Quote the entries below from the line with "Luglio 2013" through the line with "Urban Scandinavia HD3", both ends included, and only those lines.

DATA FOR REVIEW Start Marker

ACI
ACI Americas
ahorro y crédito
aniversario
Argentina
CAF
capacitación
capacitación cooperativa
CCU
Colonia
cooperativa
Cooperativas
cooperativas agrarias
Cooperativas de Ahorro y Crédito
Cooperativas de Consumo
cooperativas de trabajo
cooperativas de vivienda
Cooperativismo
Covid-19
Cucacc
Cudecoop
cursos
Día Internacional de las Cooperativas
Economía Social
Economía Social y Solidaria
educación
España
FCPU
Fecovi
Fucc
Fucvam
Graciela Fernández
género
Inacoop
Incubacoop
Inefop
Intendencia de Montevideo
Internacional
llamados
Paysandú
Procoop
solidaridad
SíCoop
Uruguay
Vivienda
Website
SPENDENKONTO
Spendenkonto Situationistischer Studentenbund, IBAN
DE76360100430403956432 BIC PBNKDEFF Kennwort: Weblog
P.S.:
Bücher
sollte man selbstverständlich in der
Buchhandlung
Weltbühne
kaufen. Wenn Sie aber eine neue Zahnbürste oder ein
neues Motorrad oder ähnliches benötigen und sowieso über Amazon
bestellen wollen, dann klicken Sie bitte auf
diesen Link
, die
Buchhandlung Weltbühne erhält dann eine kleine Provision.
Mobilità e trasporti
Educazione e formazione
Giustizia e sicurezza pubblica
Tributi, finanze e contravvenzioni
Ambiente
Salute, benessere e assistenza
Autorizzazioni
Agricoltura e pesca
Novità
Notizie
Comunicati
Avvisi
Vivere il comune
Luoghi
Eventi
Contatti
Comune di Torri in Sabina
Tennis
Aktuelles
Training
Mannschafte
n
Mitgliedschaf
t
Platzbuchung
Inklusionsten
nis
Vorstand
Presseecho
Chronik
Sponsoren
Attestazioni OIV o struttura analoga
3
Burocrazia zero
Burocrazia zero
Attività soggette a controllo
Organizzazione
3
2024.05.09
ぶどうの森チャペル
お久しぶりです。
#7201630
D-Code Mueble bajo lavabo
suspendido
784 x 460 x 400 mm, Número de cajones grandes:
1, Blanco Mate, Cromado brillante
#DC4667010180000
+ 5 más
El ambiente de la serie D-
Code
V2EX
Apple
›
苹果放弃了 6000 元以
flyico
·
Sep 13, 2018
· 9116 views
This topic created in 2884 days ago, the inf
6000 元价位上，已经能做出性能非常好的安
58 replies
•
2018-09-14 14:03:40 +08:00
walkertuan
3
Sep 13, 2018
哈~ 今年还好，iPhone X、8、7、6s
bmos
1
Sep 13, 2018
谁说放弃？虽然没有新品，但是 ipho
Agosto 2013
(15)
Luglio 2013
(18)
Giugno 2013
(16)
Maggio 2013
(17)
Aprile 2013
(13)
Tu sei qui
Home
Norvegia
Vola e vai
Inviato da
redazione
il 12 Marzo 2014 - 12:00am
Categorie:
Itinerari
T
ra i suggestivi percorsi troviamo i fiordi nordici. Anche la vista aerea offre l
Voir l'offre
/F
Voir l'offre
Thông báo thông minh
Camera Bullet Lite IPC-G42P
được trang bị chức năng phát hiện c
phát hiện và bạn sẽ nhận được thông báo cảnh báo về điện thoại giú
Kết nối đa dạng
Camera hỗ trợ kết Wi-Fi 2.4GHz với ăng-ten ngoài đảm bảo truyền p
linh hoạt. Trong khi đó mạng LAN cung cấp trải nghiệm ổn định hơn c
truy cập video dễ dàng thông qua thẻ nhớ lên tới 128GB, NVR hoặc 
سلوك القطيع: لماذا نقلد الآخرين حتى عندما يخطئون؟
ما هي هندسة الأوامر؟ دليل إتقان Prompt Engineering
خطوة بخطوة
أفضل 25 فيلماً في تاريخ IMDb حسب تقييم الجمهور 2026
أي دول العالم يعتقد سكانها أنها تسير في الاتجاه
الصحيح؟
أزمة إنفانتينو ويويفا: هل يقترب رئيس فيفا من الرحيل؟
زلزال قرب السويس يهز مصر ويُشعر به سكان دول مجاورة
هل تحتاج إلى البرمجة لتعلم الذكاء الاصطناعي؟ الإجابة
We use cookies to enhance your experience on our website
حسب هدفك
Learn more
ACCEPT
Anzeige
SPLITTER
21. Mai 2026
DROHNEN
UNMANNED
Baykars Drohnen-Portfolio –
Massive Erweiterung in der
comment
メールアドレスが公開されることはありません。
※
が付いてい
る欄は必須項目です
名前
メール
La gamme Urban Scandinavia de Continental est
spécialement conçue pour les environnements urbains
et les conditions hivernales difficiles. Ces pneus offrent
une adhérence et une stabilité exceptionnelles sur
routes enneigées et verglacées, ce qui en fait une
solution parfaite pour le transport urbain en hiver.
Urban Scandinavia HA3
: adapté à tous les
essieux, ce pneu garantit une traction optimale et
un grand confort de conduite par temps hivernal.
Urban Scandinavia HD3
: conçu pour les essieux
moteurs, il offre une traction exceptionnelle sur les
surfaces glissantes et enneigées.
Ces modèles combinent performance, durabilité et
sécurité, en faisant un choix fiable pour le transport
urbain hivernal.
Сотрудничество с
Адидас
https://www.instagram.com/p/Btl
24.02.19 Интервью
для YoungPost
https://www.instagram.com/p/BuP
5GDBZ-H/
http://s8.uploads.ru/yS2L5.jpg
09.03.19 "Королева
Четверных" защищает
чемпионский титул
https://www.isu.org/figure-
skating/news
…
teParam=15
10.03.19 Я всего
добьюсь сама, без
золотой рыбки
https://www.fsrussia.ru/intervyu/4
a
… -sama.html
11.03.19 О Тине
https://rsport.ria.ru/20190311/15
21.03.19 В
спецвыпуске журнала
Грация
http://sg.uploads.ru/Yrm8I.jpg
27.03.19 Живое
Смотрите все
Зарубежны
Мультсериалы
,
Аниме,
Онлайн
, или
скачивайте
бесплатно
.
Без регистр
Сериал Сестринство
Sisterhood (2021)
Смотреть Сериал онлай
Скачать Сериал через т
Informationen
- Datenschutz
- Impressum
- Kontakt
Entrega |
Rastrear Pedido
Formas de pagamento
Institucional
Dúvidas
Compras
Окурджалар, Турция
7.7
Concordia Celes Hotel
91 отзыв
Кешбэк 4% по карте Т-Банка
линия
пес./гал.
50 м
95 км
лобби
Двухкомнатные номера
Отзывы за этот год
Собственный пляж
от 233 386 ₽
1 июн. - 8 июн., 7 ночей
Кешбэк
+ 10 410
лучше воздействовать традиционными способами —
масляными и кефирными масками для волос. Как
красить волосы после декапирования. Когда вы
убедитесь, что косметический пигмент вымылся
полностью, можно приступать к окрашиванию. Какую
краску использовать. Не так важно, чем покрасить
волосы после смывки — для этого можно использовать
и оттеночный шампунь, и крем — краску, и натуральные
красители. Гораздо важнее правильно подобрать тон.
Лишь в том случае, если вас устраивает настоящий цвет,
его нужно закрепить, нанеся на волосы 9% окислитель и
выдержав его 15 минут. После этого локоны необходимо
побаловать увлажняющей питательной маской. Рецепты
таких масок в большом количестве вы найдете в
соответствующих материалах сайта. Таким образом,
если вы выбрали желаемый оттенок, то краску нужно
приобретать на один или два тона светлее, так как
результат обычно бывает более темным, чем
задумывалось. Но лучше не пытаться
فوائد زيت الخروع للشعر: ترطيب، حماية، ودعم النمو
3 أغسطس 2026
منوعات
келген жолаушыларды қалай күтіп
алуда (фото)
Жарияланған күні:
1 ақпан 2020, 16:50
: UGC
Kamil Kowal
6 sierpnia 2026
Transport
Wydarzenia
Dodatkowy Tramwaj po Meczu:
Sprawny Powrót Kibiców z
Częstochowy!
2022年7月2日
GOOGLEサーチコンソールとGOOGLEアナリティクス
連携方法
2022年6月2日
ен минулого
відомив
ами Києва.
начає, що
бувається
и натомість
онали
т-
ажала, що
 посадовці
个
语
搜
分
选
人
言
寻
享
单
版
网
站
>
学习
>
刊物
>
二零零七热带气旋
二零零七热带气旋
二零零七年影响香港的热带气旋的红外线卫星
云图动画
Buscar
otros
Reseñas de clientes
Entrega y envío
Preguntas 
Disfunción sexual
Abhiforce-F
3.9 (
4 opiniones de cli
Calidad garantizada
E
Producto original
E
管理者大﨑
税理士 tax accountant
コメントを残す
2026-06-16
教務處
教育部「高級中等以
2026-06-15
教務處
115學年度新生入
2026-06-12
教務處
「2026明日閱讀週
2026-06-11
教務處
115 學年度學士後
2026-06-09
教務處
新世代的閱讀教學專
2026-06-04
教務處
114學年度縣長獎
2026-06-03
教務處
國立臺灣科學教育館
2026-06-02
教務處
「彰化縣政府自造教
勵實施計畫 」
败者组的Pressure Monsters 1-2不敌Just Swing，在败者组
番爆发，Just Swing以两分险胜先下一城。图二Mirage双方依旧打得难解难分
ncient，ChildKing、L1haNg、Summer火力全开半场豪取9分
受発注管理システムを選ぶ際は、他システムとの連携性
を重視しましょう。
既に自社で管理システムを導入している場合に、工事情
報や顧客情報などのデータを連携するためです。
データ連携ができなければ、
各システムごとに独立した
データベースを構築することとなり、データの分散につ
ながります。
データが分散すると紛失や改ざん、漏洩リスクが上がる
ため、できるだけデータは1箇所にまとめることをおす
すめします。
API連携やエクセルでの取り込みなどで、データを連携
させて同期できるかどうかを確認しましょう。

DATA FOR REVIEW End Marker

◆ SOLVED PROBLEM
Luglio 2013
(18)
Giugno 2013
(16)
Maggio 2013
(17)
Aprile 2013
(13)
Tu sei qui
Home
Norvegia
Vola e vai
Inviato da
redazione
il 12 Marzo 2014 - 12:00am
Categorie:
Itinerari
T
ra i suggestivi percorsi troviamo i fiordi nordici. Anche la vista aerea offre l
Voir l'offre
/F
Voir l'offre
Thông báo thông minh
Camera Bullet Lite IPC-G42P
được trang bị chức năng phát hiện c
phát hiện và bạn sẽ nhận được thông báo cảnh báo về điện thoại giú
Kết nối đa dạng
Camera hỗ trợ kết Wi-Fi 2.4GHz với ăng-ten ngoài đảm bảo truyền p
linh hoạt. Trong khi đó mạng LAN cung cấp trải nghiệm ổn định hơn c
truy cập video dễ dàng thông qua thẻ nhớ lên tới 128GB, NVR hoặc 
سلوك القطيع: لماذا نقلد الآخرين حتى عندما يخطئون؟
ما هي هندسة الأوامر؟ دليل إتقان Prompt Engineering
خطوة بخطوة
أفضل 25 فيلماً في تاريخ IMDb حسب تقييم الجمهور 2026
أي دول العالم يعتقد سكانها أنها تسير في الاتجاه
الصحيح؟
أزمة إنفانتينو ويويفا: هل يقترب رئيس فيفا من الرحيل؟
زلزال قرب السويس يهز مصر ويُشعر به سكان دول مجاورة
هل تحتاج إلى البرمجة لتعلم الذكاء الاصطناعي؟ الإجابة
We use cookies to enhance your experience on our website
حسب هدفك
Learn more
ACCEPT
Anzeige
SPLITTER
21. Mai 2026
DROHNEN
UNMANNED
Baykars Drohnen-Portfolio –
Massive Erweiterung in der
comment
メールアドレスが公開されることはありません。
※
が付いてい
る欄は必須項目です
名前
メール
La gamme Urban Scandinavia de Continental est
spécialement conçue pour les environnements urbains
et les conditions hivernales difficiles. Ces pneus offrent
une adhérence et une stabilité exceptionnelles sur
routes enneigées et verglacées, ce qui en fait une
solution parfaite pour le transport urbain en hiver.
Urban Scandinavia HA3
: adapté à tous les
essieux, ce pneu garantit une traction optimale et
un grand confort de conduite par temps hivernal.
Urban Scandinavia HD3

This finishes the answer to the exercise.